The idea to enter law school, he said, “came so natural for me.”
In college he ran track and cross country, played saxophone in a jazz ensemble, participated in mock trial and had the good fortune to meet influential lawyers such as Richard Dickens, then-general counsel for Fisk and currently a sitting judge on the Tennessee Court of Appeals.
“He was such a mellow, kind, gentle spirit,” Harris said. “You had no idea that he was this powerhouse lawyer.”
Harris graduated from Drake in 2008 with his law degree and an MBA, and returned to Memphis where he worked for Memphis City Schools as labor relations administrator, managing contracts with labor unions, handling layoffs and employee discipline.
A year later he became a victim of the very system he was managing when he was laid off.
“After that, I had the opportunity to work at the law offices of Darrell O’Neal and there is no substitution that would be proper for apprenticeship than his law office,” Harris said. “He really gave me an opportunity to develop my skills at a high level. Darrell threw me into the fire and it was a great experience. He pushed me harder than I’ve ever been pushed before. I give him a lot of credit for helping shape me through my matriculation as an attorney.”
Slightly more than two years later, Harris went to work as of counsel for the Hewlett Law Firm PLLC before stepping out to start his own interest with The Harris Law Firm.
“I can say I landed in the right profession. I love what I’m doing.”
The Harris Law Firm PLLC
“Even as a child I wanted to own my own business,” he said.

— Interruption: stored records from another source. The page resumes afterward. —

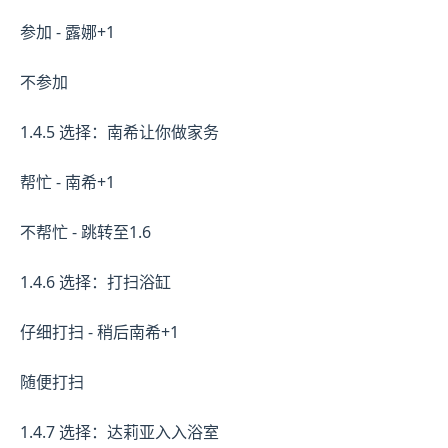
参加 - 露娜+1
不参加
1.4.5 选择：南希让你做家务
帮忙 - 南希+1
不帮忙 - 跳转至1.6
1.4.6 选择：打扫浴缸
仔细打扫 - 稍后南希+1
随便打扫
1.4.7 选择：达莉亚入入浴室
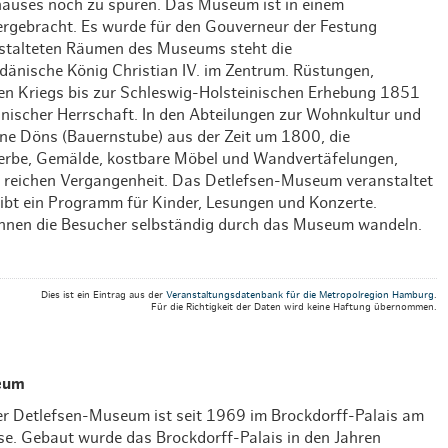
hauses noch zu spüren. Das Museum ist in einem
Weihnachten mit Bibi & Tina
ergebracht. Es wurde für den Gouverneur der Festung
gestalteten Räumen des Museums steht die
änische König Christian IV. im Zentrum. Rüstungen,
en Kriegs bis zur Schleswig-Holsteinischen Erhebung 1851
nischer Herrschaft. In den Abteilungen zur Wohnkultur und
ine Döns (Bauernstube) aus der Zeit um 1800, die
rbe, Gemälde, kostbare Möbel und Wandvertäfelungen,
er reichen Vergangenheit. Das Detlefsen-Museum veranstaltet
ibt ein Programm für Kinder, Lesungen und Konzerte.
nnen die Besucher selbständig durch das Museum wandeln.
Dies ist ein Eintrag aus der
Veranstaltungsdatenbank für die Metropolregion Hamburg
.
Für die Richtigkeit der Daten wird keine Haftung übernommen.
eum
r Detlefsen-Museum ist seit 1969 im Brockdorff-Palais am
se. Gebaut wurde das Brockdorff-Palais in den Jahren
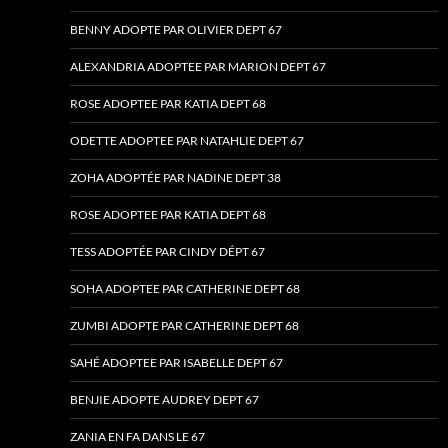
BENNY ADOPTE PAR OLIVIER DEPT 67
ALEXANDRIA ADOPTEE PAR MARION DEPT 67
ROSE ADOPTEE PAR KATIA DEPT 68
ODETTE ADOPTEE PAR NATAHLIE DEPT 67
ZOHA ADOPTÉE PAR NADINE DEPT 38
ROSE ADOPTEE PAR KATIA DEPT 68
TESS ADOPTÉE PAR CINDY DÉPT 67
SOHA ADOPTEE PAR CATHERINE DEPT 68
ZUMBI ADOPTE PAR CATHERINE DEPT 68
SAHÉ ADOPTEE PAR ISABELLE DEPT 67
BENJIE ADOPTE AUDREY DEPT 67
ZANIA EN FA DANS LE 67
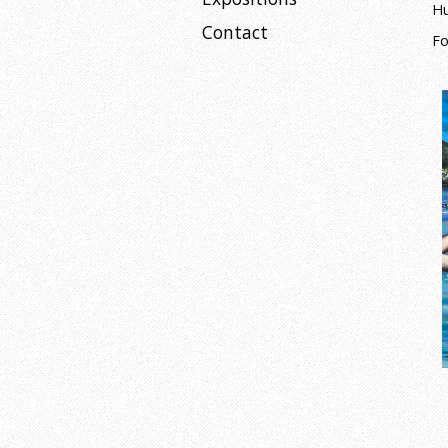
Hu
Contact
Fo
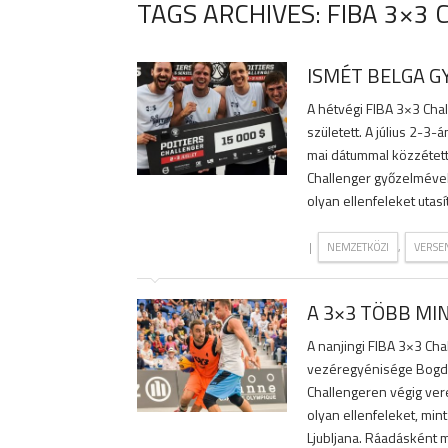
TAGS ARCHIVES: FIBA 3×3
ISMÉT BELGA 
A hétvégi FIBA 3×3 Cha
született. A július 2-
mai dátummal közzétett 3
Challenger győzelmével
olyan ellenfeleket utas
|
,
NEMZETKÖZI
VERSE
A 3×3 TÖBB MI
A nanjingi FIBA 3×3 Ch
vezéregyénisége Bogdan
Challengeren végig ver
olyan ellenfeleket, mint
Ljubljana. Ráadásként m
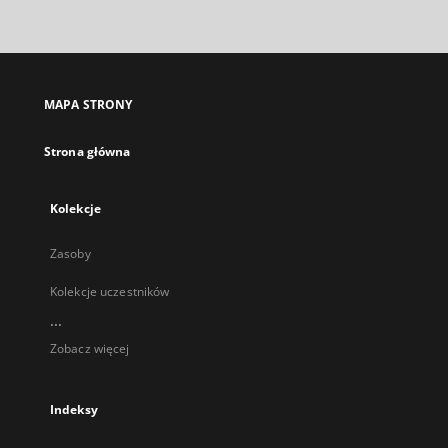
zewnętrzny,
otworzy
się
w
nowej
MAPA STRONY
karcie
Strona główna
Kolekcje
Zasoby
Kolekcje uczestników
...
Zobacz więcej
Indeksy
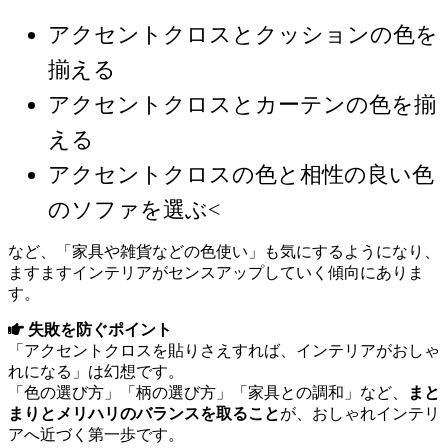
アクセントクロスとクッションの色を
揃える
アクセントクロスとカーテンの色を揃
える
アクセントクロスの色と相性の良い色
のソファを選ぶ<
など、「家具や雑貨などの色使い」も気にするようになり、
ますますインテリアがセンスアップしていく傾向にありま
す。
失敗を防ぐポイント
「アクセントクロスを貼りさえすれば、インテリアがおしゃ
れになる」は幻想です。
「色の選び方」「柄の選び方」「家具との調和」など、
まと
まりとメリハリのバランスを取ること
が、おしゃれインテリ
アへ近づく第一歩です。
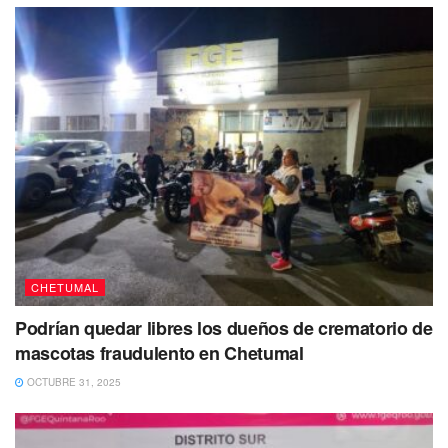
responsabilidades.
Al concluir la diligencia,
fueron colocados los sellos
oficiales
al inmueble que quedó bajo resguardo de la
Policía Quintana Roo.
No puedes dejar de Leer
CHETUMAL
Podrían quedar libres los dueños de crematorio de
mascotas fraudulento en Chetumal
OCTUBRE 31, 2025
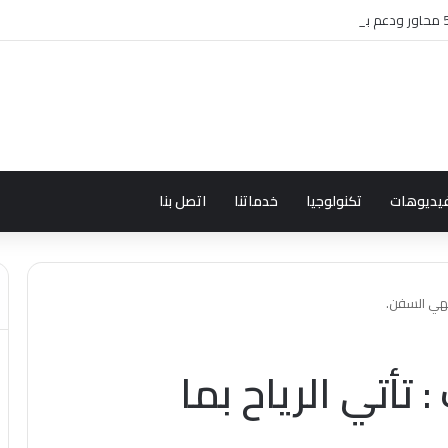
يديوهات
تكنولوجيا
خدماتنا
اتصل بنا
تهي السفن.
تأتي الرياح بما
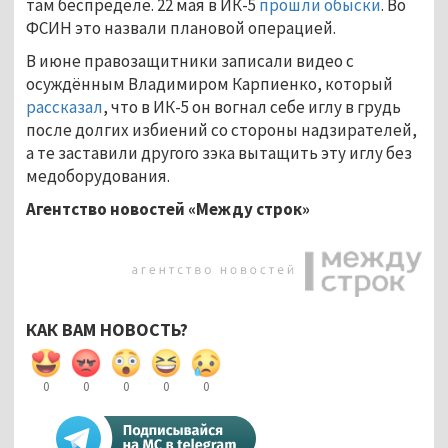
там беспределе. 22 мая в ИК-5
прошли обыски
. Во
ФСИН это назвали плановой операцией.
В июне правозащитники записали видео с
осуждённым Владимиром Карпиенко, который
рассказал
, что в ИК-5 он вогнал себе иглу в грудь
после долгих избиений со стороны надзирателей,
а те заставили другого зэка вытащить эту иглу без
медоборудования.
Агентство новостей «Между строк»
КАК ВАМ НОВОСТЬ?
0
0
0
0
0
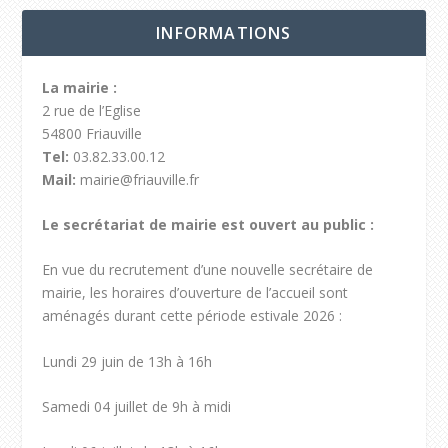
INFORMATIONS
La mairie :
2 rue de l’Eglise
54800 Friauville
Tel:
03.82.33.00.12
Mail:
mairie@friauville.fr
Le secrétariat de mairie est ouvert au public :
En vue du recrutement d’une nouvelle secrétaire de
mairie, les horaires d’ouverture de l’accueil sont
aménagés durant cette période estivale 2026 :
Lundi 29 juin de 13h à 16h
Samedi 04 juillet de 9h à midi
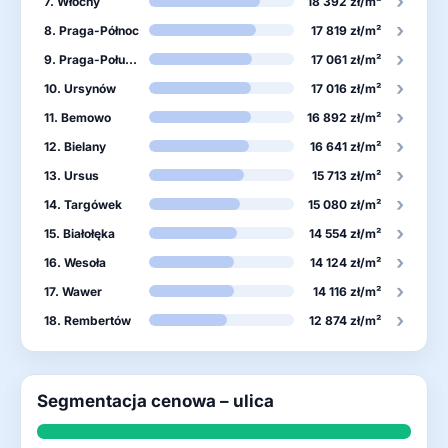
›
7. Włochy
18 392 zł/m²
›
8. Praga-Północ
17 819 zł/m²
›
9. Praga-Południe
17 061 zł/m²
›
10. Ursynów
17 016 zł/m²
›
11. Bemowo
16 892 zł/m²
›
12. Bielany
16 641 zł/m²
›
13. Ursus
15 713 zł/m²
›
14. Targówek
15 080 zł/m²
›
15. Białołęka
14 554 zł/m²
›
16. Wesoła
14 124 zł/m²
›
17. Wawer
14 116 zł/m²
›
18. Rembertów
12 874 zł/m²
Segmentacja cenowa – ulica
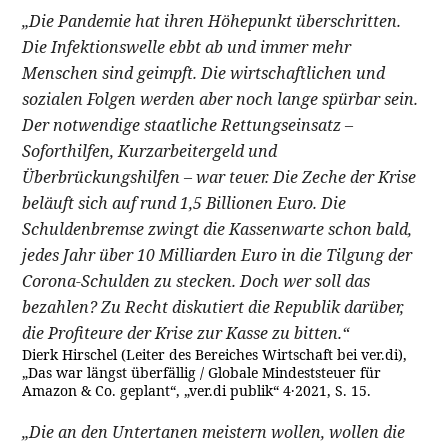
„Die Pandemie hat ihren Höhepunkt überschritten.
Die Infektionswelle ebbt ab und immer mehr
Menschen sind geimpft. Die wirtschaftlichen und
sozialen Folgen werden aber noch lange spürbar sein.
Der notwendige staatliche Rettungseinsatz –
Soforthilfen, Kurzarbeitergeld und
Überbrückungshilfen – war teuer. Die Zeche der Krise
beläuft sich auf rund 1,5 Billionen Euro. Die
Schuldenbremse zwingt die Kassenwarte schon bald,
jedes Jahr über 10 Milliarden Euro in die Tilgung der
Corona-Schulden zu stecken. Doch wer soll das
bezahlen? Zu Recht diskutiert die Republik darüber,
die Profiteure der Krise zur Kasse zu bitten.“
Dierk Hirschel (Leiter des Bereiches Wirtschaft bei ver.di),
„Das war längst überfällig / Globale Mindeststeuer für
Amazon & Co. geplant“, „ver.di publik“ 4·2021, S. 15.
„Die an den Untertanen meistern wollen, wollen die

The Harris Law Firm practices in the areas of personal injury, social security disability, labor and employment, bankruptcy and wrongful foreclosures.
“We’ve been fortunate enough to identify plaintiffs that have had strong cases and we’ve been able to help them to get results, and more than just the typical kinds of results, but results that made a huge difference in their lives,” Harris said.
The firm’s motto is “clients first, service second to none” and Harris has made it a point to make time for pro bono work helping the elderly and will soon be unveiling a project focused on this group.
Harris said he has a soft spot for the “more seasoned Memphians,” a concern emphasized when he was able one day to help an elderly woman he met in court with a wrongful eviction action.
“The reason I really enjoy doing pro bono work for elderly persons is because my grandparents raised me and I would hate for someone to take advantage of my grandparents,” he said, adding that the elderly “have paved the way for us, and the least we can do is show them some respect and appreciation by helping them with small legal issues that make a big difference in their lives.”
The challenge of running a law firm for Harris has fallen mainly with the business side of the equation, the side where an MBA comes in handy. It’s also where his staff comes in, and he’s chosen to expand with knowledgeable paralegals and by “finding talent that can grow with you.”
Good fortune has followed Harris from college to law school and back to Memphis, and he was recently one of two panelists to speak on starting a successful law practice at a National Bar Association conference in Memphis.
“That was a great opportunity for me and I was certainly honored that they chose my firm,” he said. “I’m one of those guys who really got lucky and happened to pick the right path. I can say I landed in the right profession. I love what I’m doing.”